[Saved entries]
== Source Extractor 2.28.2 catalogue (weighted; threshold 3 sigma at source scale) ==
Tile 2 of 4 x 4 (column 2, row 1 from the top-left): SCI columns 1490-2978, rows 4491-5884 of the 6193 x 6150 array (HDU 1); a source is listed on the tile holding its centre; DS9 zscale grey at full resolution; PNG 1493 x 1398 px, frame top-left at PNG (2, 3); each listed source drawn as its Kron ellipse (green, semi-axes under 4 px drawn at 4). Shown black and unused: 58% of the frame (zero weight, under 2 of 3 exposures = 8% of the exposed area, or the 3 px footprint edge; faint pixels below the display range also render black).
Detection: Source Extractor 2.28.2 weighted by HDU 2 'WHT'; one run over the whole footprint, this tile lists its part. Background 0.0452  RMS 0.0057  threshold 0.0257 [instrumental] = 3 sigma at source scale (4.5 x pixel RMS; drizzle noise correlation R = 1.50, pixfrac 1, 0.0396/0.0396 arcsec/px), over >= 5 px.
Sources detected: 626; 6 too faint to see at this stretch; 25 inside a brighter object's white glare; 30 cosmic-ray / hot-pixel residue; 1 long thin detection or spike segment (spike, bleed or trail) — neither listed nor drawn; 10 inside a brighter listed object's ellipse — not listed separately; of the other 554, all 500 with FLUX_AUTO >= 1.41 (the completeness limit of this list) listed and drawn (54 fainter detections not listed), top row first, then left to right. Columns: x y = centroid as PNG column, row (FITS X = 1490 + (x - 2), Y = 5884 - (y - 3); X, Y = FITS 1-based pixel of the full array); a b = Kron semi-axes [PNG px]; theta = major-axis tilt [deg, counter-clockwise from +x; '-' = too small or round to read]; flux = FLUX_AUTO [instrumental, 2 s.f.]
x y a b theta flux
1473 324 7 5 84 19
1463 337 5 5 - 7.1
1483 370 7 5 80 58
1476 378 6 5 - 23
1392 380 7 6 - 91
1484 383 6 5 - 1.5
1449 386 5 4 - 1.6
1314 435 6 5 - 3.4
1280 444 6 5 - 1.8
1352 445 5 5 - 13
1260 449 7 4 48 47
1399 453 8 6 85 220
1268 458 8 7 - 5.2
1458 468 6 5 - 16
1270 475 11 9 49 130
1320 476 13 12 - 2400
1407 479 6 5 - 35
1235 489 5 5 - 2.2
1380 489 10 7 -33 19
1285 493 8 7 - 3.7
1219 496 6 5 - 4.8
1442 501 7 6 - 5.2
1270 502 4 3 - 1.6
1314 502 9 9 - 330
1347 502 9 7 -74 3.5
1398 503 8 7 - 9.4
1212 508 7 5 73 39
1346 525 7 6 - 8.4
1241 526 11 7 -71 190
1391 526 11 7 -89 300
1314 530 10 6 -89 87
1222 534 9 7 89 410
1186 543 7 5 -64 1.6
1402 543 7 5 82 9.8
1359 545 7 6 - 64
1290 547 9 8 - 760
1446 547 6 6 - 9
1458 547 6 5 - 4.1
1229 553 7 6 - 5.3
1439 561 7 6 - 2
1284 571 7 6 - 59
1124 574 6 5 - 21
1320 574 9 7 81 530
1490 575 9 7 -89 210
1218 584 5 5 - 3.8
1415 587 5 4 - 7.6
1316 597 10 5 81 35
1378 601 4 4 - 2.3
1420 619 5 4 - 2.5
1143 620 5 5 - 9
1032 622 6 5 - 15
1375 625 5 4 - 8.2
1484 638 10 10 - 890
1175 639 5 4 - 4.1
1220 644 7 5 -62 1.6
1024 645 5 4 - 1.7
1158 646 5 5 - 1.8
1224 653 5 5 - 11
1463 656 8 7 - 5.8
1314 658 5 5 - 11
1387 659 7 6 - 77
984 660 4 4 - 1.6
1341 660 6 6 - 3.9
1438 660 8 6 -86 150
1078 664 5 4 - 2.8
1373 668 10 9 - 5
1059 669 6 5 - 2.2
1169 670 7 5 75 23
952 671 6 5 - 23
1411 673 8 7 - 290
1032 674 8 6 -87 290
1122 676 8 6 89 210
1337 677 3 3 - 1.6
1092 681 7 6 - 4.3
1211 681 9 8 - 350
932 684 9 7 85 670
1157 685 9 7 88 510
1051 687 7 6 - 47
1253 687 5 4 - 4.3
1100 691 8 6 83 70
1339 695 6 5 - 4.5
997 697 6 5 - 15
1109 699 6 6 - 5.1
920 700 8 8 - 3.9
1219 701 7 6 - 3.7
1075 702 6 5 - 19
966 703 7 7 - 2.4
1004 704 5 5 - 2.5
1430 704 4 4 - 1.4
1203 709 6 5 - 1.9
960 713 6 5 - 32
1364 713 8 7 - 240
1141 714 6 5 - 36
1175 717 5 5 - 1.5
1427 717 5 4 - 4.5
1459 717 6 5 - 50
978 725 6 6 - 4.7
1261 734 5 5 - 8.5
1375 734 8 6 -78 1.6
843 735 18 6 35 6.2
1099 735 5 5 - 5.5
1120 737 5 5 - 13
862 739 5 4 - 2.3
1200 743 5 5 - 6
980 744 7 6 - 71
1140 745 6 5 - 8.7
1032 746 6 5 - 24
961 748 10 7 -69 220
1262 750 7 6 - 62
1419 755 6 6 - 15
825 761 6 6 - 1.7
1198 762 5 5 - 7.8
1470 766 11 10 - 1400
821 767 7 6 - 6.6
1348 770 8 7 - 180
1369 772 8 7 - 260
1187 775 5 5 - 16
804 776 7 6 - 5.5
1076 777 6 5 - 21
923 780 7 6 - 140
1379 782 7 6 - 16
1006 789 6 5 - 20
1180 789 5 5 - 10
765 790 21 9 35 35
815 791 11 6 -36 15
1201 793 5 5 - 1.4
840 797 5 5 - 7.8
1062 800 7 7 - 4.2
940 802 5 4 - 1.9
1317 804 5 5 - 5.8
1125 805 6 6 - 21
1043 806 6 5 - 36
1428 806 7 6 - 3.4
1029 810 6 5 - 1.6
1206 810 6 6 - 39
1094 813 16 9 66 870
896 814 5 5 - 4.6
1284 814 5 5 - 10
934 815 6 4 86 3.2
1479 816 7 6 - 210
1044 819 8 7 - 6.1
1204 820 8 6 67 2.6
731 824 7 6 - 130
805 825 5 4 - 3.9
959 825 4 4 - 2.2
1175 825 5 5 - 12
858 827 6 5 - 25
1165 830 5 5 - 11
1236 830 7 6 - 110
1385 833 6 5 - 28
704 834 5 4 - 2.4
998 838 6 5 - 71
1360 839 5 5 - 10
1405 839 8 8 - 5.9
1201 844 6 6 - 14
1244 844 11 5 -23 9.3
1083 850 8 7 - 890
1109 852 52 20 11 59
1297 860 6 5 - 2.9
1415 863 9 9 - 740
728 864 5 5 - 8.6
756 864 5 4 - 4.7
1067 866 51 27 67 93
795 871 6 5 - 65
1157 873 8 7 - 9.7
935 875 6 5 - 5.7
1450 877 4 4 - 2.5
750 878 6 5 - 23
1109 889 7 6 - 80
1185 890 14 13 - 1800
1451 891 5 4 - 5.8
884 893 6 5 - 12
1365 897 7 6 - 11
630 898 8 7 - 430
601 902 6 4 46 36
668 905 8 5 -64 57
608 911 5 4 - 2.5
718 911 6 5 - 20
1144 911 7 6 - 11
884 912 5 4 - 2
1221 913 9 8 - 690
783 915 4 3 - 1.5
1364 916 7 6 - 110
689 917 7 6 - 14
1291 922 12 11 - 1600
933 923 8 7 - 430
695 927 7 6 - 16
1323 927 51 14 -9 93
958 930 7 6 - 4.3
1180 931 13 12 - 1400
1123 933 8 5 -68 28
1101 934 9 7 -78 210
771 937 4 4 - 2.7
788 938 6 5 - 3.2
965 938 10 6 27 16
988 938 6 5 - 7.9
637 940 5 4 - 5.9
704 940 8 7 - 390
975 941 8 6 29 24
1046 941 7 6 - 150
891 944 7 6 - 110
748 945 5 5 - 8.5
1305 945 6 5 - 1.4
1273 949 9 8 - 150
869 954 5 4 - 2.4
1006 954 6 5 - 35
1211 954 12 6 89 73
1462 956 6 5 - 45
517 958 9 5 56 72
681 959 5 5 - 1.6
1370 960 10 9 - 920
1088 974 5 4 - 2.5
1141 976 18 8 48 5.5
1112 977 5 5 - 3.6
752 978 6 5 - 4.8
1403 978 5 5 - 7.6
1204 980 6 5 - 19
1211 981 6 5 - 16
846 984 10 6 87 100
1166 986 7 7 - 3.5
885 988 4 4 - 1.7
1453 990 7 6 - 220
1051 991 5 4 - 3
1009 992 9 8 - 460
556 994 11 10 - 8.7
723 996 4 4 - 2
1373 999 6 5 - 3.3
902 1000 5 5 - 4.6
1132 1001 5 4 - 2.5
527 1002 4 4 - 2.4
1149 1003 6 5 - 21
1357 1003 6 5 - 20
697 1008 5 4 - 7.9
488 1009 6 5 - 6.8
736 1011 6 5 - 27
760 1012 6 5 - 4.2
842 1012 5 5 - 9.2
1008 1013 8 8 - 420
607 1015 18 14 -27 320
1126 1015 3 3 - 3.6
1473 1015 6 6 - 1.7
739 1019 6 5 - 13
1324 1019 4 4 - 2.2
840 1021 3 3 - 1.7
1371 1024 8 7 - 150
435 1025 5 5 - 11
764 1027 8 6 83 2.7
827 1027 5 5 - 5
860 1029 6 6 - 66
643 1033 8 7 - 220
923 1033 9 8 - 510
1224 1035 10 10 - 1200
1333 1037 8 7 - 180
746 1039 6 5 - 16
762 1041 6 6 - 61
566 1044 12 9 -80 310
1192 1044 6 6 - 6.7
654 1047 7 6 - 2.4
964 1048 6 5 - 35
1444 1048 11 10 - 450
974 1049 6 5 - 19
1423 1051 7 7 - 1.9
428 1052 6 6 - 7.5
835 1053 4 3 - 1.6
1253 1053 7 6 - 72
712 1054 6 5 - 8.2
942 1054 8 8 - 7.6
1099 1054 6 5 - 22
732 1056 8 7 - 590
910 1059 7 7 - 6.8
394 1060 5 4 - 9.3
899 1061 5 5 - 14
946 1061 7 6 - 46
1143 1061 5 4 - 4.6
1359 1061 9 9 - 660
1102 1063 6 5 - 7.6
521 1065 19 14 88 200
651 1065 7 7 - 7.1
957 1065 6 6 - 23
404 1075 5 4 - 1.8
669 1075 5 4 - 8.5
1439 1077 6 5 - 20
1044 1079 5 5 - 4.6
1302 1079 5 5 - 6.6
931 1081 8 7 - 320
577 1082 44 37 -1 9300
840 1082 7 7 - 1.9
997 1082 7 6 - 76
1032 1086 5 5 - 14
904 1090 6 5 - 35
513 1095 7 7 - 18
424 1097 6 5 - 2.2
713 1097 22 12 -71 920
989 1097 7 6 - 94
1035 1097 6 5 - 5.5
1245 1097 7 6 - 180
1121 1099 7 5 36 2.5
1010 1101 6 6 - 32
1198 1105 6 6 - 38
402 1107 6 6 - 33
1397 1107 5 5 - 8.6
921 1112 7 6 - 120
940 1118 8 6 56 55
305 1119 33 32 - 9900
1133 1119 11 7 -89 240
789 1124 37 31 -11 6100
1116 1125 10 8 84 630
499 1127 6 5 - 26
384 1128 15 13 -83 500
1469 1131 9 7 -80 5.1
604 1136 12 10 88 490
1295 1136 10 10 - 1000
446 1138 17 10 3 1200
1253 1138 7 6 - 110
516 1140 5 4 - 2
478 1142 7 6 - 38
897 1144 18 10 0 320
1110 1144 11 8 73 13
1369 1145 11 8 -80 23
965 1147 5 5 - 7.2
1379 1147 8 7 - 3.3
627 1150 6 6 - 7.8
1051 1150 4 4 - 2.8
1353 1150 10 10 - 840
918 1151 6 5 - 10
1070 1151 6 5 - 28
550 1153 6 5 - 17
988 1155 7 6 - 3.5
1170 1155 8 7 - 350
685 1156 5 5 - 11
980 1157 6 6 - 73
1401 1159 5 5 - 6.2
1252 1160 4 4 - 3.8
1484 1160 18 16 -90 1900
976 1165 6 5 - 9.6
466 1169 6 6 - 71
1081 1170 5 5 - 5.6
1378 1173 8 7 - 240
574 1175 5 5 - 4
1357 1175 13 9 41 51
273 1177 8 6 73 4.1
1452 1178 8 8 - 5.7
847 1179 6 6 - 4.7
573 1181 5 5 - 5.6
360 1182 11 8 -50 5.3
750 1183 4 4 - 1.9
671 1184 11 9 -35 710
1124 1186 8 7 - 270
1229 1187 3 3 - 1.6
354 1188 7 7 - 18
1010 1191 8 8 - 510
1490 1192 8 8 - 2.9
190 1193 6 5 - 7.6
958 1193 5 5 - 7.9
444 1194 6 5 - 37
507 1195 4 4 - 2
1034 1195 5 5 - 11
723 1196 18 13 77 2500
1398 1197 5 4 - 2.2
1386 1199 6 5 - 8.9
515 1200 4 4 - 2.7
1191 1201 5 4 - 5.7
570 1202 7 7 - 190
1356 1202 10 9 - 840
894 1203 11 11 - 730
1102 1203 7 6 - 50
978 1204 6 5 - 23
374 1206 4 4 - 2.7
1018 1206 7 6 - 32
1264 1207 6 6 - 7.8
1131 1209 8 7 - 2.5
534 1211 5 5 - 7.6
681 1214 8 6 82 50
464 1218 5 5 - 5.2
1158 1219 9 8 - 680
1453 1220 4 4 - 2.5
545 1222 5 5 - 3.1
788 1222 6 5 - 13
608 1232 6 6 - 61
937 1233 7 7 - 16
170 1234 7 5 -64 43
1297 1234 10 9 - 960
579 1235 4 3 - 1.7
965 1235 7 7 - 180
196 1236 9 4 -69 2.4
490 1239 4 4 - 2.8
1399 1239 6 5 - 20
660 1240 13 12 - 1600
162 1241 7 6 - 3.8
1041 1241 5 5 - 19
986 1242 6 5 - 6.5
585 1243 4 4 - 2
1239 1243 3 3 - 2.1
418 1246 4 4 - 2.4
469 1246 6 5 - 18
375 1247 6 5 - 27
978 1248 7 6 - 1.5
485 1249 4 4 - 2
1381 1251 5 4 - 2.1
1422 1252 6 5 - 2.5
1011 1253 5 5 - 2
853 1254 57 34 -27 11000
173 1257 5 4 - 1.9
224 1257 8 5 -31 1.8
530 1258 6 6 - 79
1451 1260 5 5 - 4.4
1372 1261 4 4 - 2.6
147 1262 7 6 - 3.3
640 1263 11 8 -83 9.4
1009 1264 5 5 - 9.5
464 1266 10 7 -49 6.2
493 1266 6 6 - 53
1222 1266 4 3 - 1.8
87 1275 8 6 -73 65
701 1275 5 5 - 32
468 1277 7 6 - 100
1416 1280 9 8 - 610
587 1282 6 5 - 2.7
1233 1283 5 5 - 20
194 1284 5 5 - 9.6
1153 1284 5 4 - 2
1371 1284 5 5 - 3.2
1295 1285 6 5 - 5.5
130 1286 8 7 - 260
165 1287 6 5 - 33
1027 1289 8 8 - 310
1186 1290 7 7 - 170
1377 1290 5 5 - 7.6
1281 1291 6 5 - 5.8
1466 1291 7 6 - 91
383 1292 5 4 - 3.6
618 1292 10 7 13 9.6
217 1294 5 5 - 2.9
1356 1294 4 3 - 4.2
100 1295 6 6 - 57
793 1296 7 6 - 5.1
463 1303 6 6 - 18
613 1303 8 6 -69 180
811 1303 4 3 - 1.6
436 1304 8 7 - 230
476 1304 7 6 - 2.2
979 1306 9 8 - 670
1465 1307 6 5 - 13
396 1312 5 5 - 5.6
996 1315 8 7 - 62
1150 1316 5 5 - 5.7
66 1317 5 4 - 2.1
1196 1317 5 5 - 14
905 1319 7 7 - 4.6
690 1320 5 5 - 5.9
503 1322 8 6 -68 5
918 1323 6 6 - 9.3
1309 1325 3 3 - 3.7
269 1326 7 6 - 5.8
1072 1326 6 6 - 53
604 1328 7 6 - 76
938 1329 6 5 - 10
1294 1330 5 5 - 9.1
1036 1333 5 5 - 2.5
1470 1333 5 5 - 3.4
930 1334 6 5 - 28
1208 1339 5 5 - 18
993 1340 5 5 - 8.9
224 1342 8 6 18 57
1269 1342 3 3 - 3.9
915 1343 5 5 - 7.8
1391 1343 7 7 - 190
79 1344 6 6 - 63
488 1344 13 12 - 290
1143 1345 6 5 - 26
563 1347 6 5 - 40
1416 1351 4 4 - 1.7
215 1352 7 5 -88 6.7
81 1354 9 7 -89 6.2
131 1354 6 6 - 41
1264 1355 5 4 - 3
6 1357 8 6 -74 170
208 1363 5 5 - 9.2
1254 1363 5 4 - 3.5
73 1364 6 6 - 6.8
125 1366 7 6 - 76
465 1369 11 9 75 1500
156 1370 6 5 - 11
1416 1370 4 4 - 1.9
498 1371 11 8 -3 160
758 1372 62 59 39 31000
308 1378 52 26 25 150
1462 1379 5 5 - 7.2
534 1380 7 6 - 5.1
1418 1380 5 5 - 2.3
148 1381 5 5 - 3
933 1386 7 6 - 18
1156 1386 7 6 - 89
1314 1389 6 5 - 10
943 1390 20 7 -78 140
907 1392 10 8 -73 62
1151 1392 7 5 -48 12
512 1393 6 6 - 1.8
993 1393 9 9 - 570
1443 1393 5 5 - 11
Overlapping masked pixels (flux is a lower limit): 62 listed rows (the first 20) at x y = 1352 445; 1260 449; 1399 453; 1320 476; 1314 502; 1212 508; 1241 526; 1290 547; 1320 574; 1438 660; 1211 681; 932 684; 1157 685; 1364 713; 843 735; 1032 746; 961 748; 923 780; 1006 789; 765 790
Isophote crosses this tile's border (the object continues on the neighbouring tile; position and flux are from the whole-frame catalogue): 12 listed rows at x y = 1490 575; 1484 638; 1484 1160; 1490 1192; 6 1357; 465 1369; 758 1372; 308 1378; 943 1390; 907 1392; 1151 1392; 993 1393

Exercise details ->
Please convert the stretch from the first line through the line containing "Detection: Source Extractor" into a JSON list of strings, one string per line, leaving out any blank lines.

Solution ->
[
  "== Source Extractor 2.28.2 catalogue (weighted; threshold 3 sigma at source scale) ==",
  "Tile 2 of 4 x 4 (column 2, row 1 from the top-left): SCI columns 1490-2978, rows 4491-5884 of the 6193 x 6150 array (HDU 1); a source is listed on the tile holding its centre; DS9 zscale grey at full resolution; PNG 1493 x 1398 px, frame top-left at PNG (2, 3); each listed source drawn as its Kron ellipse (green, semi-axes under 4 px drawn at 4). Shown black and unused: 58% of the frame (zero weight, under 2 of 3 exposures = 8% of the exposed area, or the 3 px footprint edge; faint pixels below the display range also render black).",
  "Detection: Source Extractor 2.28.2 weighted by HDU 2 'WHT'; one run over the whole footprint, this tile lists its part. Background 0.0452  RMS 0.0057  threshold 0.0257 [instrumental] = 3 sigma at source scale (4.5 x pixel RMS; drizzle noise correlation R = 1.50, pixfrac 1, 0.0396/0.0396 arcsec/px), over >= 5 px."
]